Brief 1:
In the text on die and memory costs, what wafer cost does Motley Fool estimate for Intel's 14nm process?
Brief 2:
Name every Intel product that the text on die and memory costs identifies by a model number.

Text:
The Intel Advancing Moore's Law in 2014 says the SRAM cell (1-bit) on their 14nm process is 0.0588µm2. Assuming 9-bits per byte (64 + 8 for ECC), then 1MB is 0.529mm2 or 1GB on a 542mm die?

Motley Fool in The Economics of Intel Corporation's Monster Core i7 6950X estimates Intel’s cost structure for a 14nm at $9,100 wafer cost. The 10-core Broadwell has a 246mm2 die. There are 223 dies per wafer. Based on 0.2 defects/square centimeter, there should be 139 good die per wafer for a cost of $64, excluding packaging and test? The actual effective yield should be better because Intel sells products with fewer than all cores active. A die is viable as long as some cores, the memory controller, PCI-E and possibly the QPI/UPI links work. The lowest price for an Intel Broadwell product using the 10-core die is the E5-2603 v4 at $213.

The standard practice for SRAM is to build extra banks in each die. A die with one or two defective banks could still be functional. The expectation is that even large die SRAM will have good yield, diminished only by the number of complete die that fit on a wafer. Using Silicon Edge die-per-wafer and assuming good yields, then a $9,100 wafer yielding 90 good die of 500mm2 works out to rough cost of $100 per 256MB for the bare die. There are additional costs to build the is into a product.

  DiePerWafer_35x15

There are individual Intel products that have margins in excess of 90%. However, it is impractical to achieve such margins for all viable die manufactured. Furthermore, the Intel business model is to run their fabs at full capacity, building as many as necessary so long as average margin is strong. To this end, it is useful to have components that can soak up capacity.

The assumption made here is that a 256MB SRAM on a 500mm2 die contributes $400 to the retail cost of a product. This works out to $1600 per GB, about 100 times higher than the current retail cost of DRAM. This alone is probably sufficient to scare off academics from proposing SRAM as main memory. But until we know how much SRAM is needed and what the impact on average memory latency is, the final answer has not been determined.

Two other technologies are mentioned here, Intel 3D XPoint and of course NAND flash. The enterprise class Intel Optane DC P4800X with 3D XPoint chips plus PCI-E controller, is $3000 at 375GB net for $8 per GB. The workstation class Optane SSD 900P is $390 at 280GB for $1.40 per GB. These products are comprised of 3D XPoint components and a controller to interface 3D XPoint to PCI-E. Presumably in a memory product, 3D XPoint would interface directly. It would be reasonable that the cost of the enterprise product should head to $2 per GB.

Data excerpt:
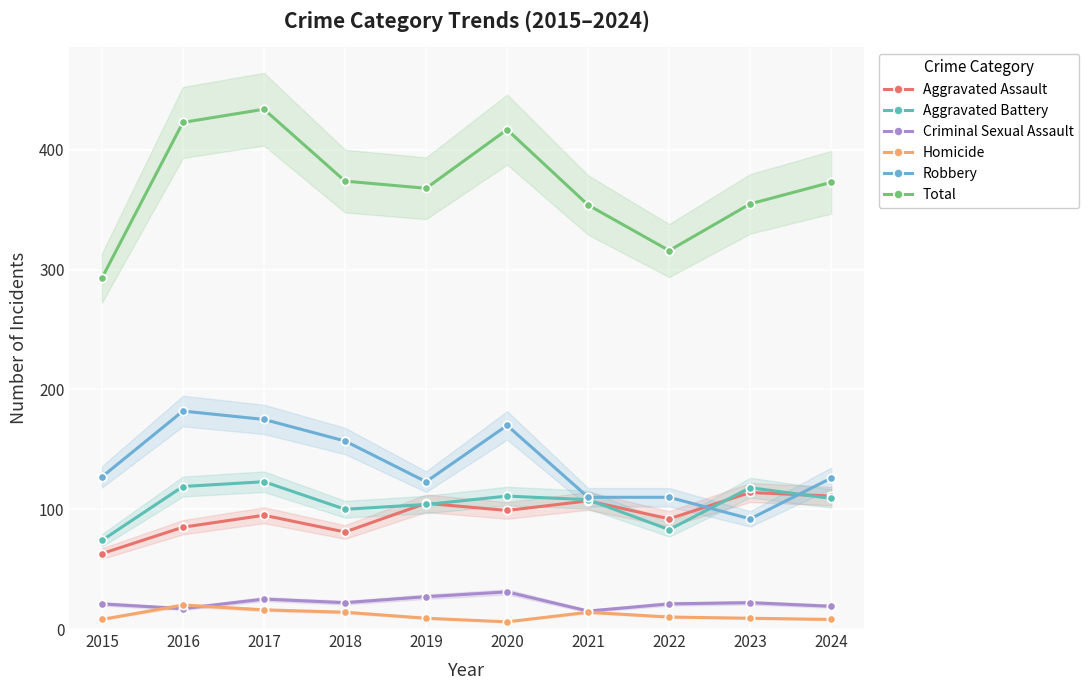

How many data points does each series have?

10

Worked solution 1:
$9,100 per wafer.

Worked solution 2:
Core i7 6950X, E5-2603 v4, Optane DC P4800X, Optane SSD 900P